DNR urges caution as Michigan sees uptick in fires
ALPENA — Michigan is a tinderbox this spring, officials say.
Since Friday, the Michigan Department of Natural Resources responded to at least 40 fires in the state, according to Don Klingler, DNR resource protection manager for the lower peninsula.
A dry winter and recent sunny skies — pleasant for many residents — have kept DNR and other firefighters busy as dead grassses and spring breezes led to a spate of recent fires around the state.
Fires were reported in all Northeast Michigan counties on Monday, the day a fast-moving grass fire burned 86 acres in Alcona County.
Possibly started by a lidless burn barrel, according to a DNR official, the Monday afternoon fire swept across wild grasses and into a tangle of trees near Black River Road.
Its flames sometimes taller than a house, the fire jumped a drainage ditch and the Black River, according to Roger MacNeill, forest fire officer out of the Lincoln DNR office, who was at the fire.
“When you have 20-foot flame lengths and debris flying in the air, it just flies over the river and lands on the ground and starts it on fire,” MacNeill said.
Firefighters from the DNR and local townships battled the fire until late Monday night, using controlled burns to build a perimeter around the fire and digging fire lines through marshy land with a bulldozer outfitted for offroading.
A DNR spotter plane buzzed over the scene, reporting the fire’s movement and new small blazes sparked by debris carried in a strong wind.
The minimal snowpack of a winter of record-setting warm temperatures wasn’t enough to flatten the tall grasses of Northeast Michigan’s rural open spaces. Upright grasses burn fast and erratic, especially coupled with strong winds like those seen on Monday, MacNeill said.
Grass fires have been rampant in Michigan this spring, with about 20 burning at once on Monday alone — including a fire that burned 600 acres in Manistee — according to MacNeill.
Even in an average year, fires are frequent in spring, when dead grass and woody material blown down by the winter dries in sunshine and becomes the perfect tinder for a blaze.
This year, with little winter precipitation, firefighters are reaching for large-fire tactics they normally don’t use for another six weeks, MacNeill said.
Cities and towns aren’t immune from grass fires, despite their lack of wide-open spaces — anywhere there’s brown grass, there is a chance of fire, Klingler said.
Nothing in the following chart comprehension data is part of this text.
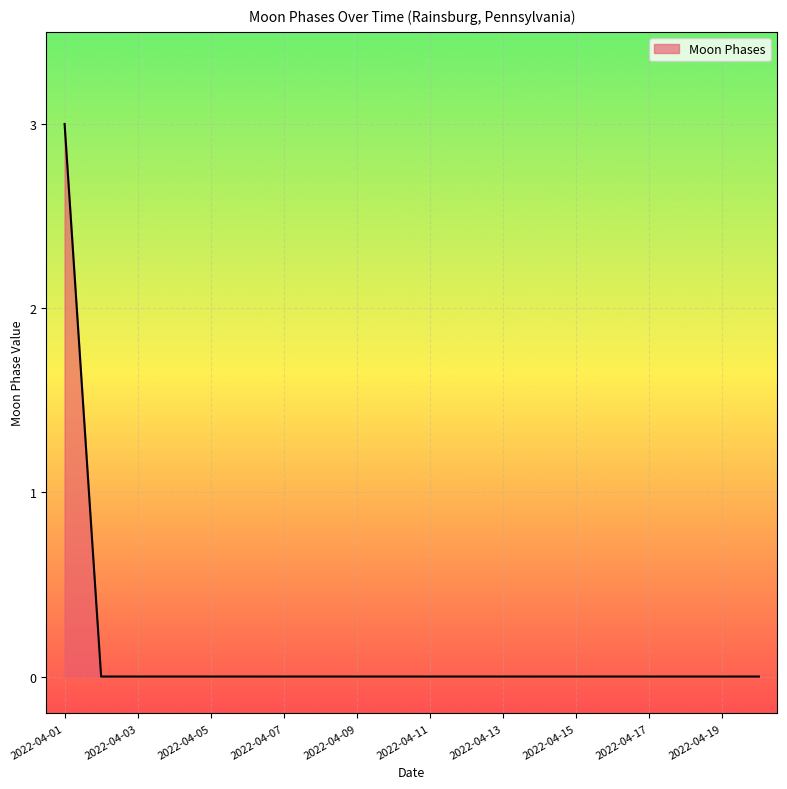

How many lines are shown in the chart?

1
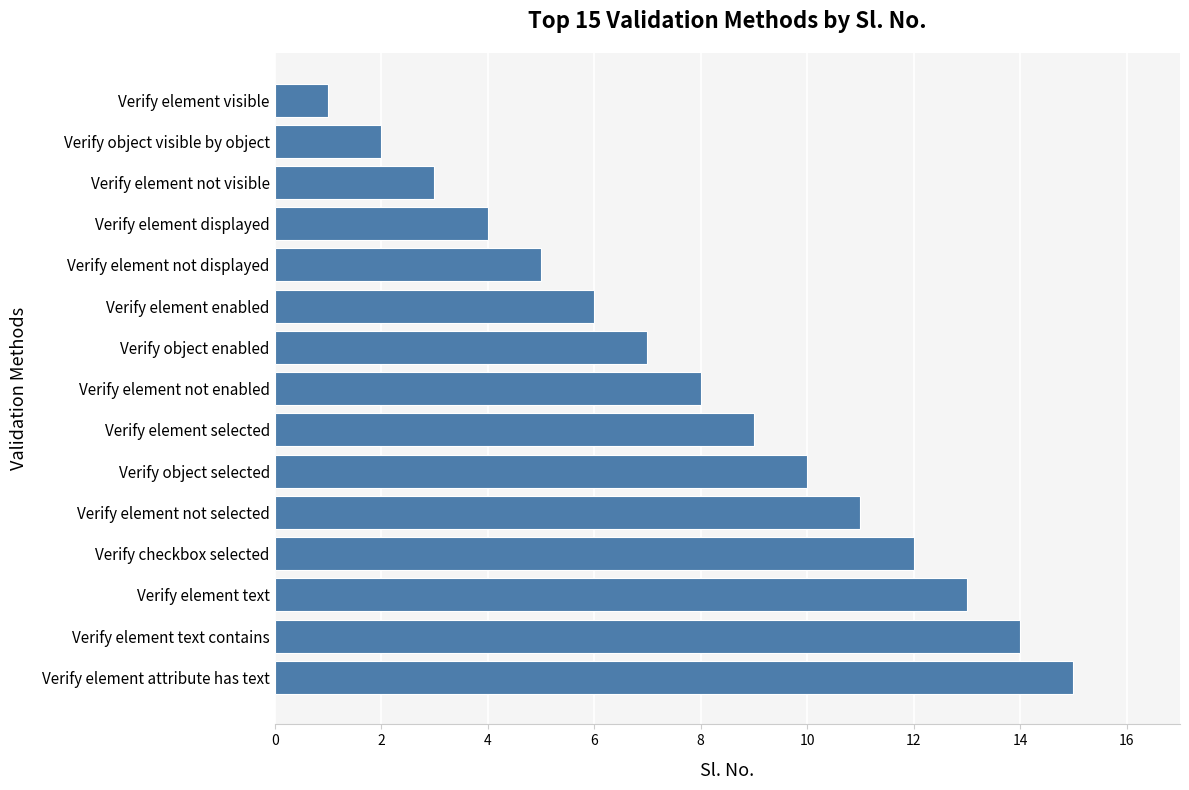

Is it true that the value at Verify element enabled is 6?

True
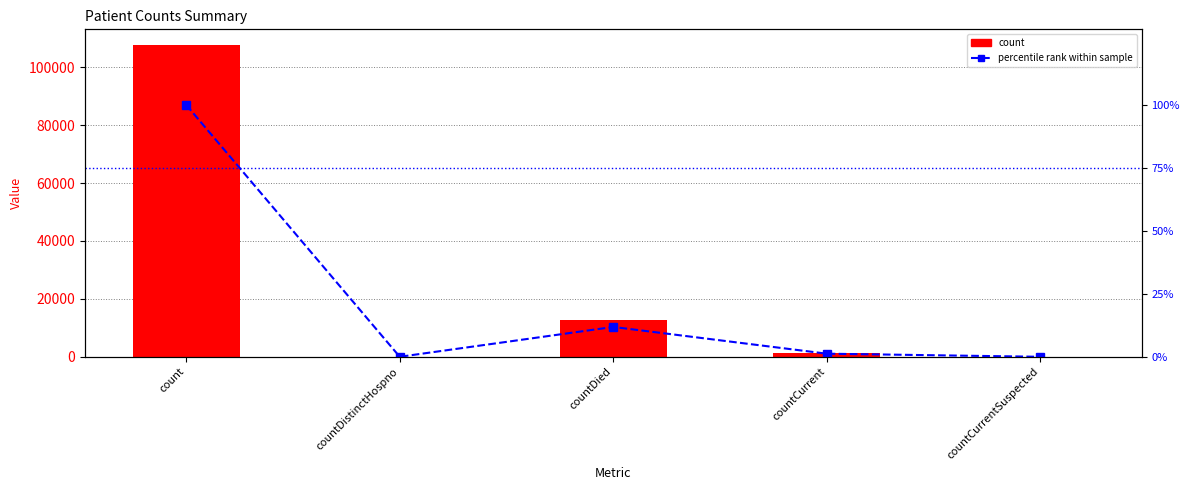

At which category is the sum across all series the highest?

count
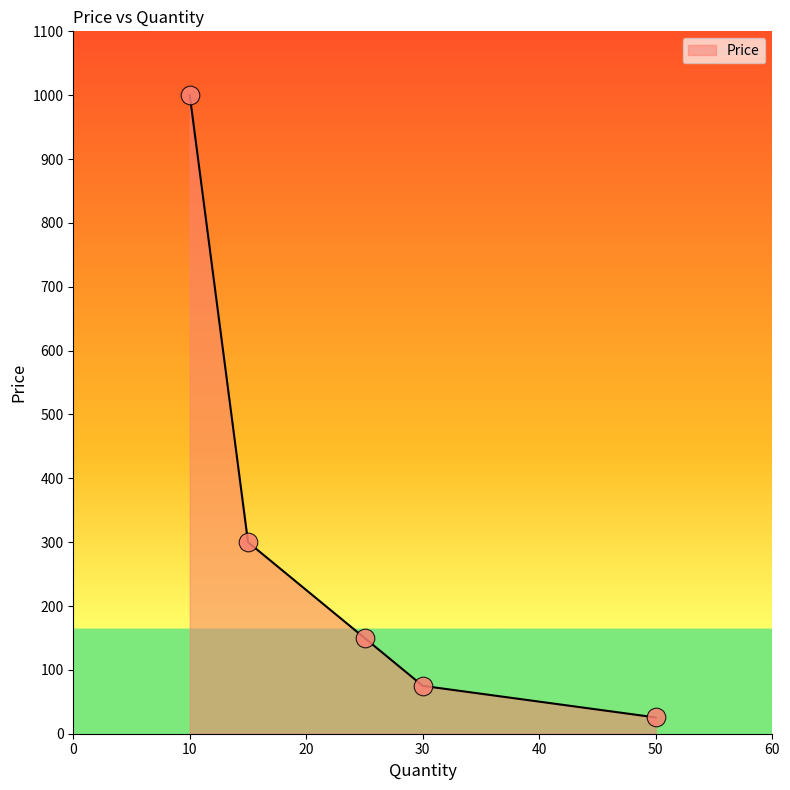

True or false: the data has more than 0 interior local peaks.

False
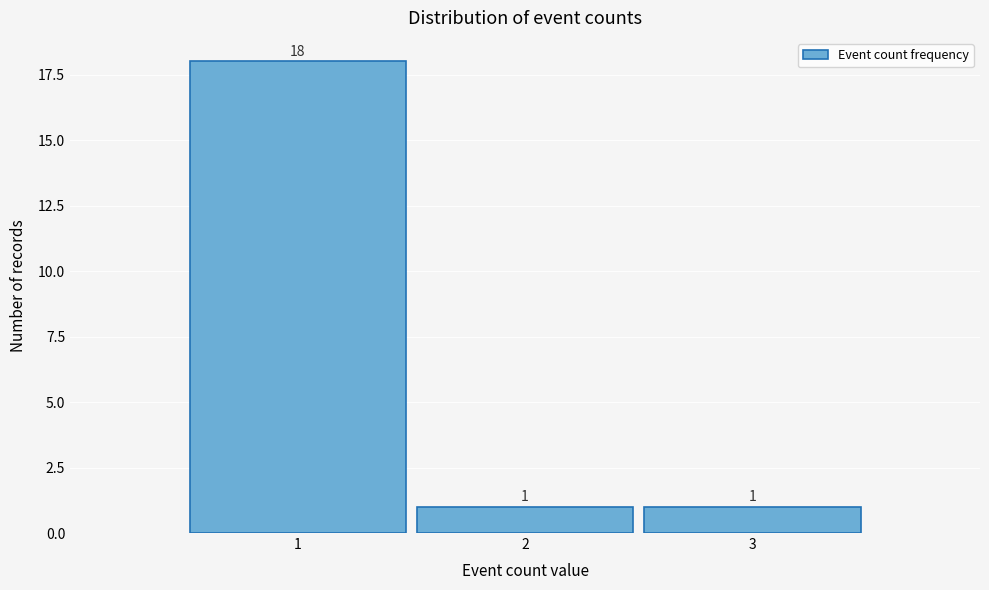

Which range on the x-axis has the tallest bar?

0.5 to 1.5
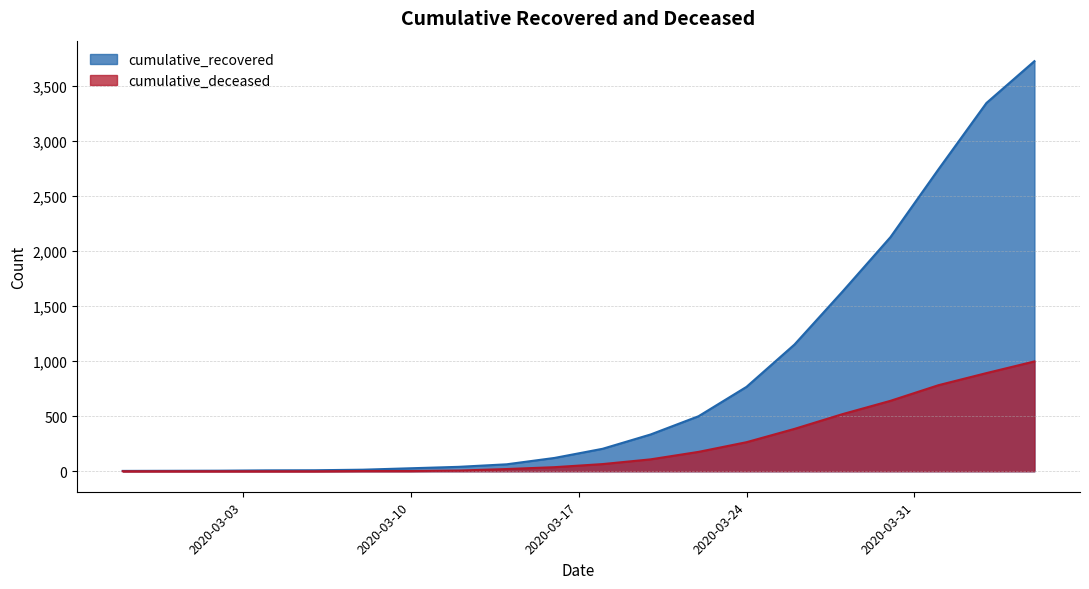

What is the label of the 19th point from the right?

2020-02-29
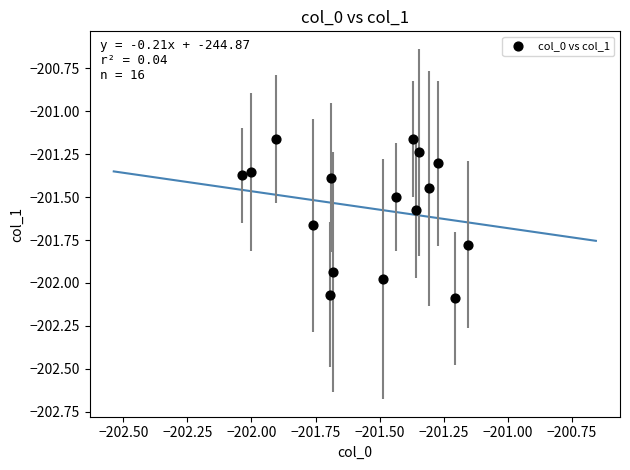

What is the range of X values (max minus min)?

0.9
This year’s early grass fire season will lead to a forest fire season in mid-April as jack pines and other conifers pump water into new growth, leaving old needles to dry out and become flammable.
In drought conditions, fire can smolder underground, burning through the root system until it finds an opening and can “pop up and go,” Klinger said.
The number-one cause of grass and forest fires is debris-burning, according to Klingler.
Despite a dry spring, Klingler urges residents to get outdoors.
“Just be careful,” Klingler said.
As of Tuesday, open debris burning is not permitted anywhere within Northeast Michigan, according to the online DNR burn permit map.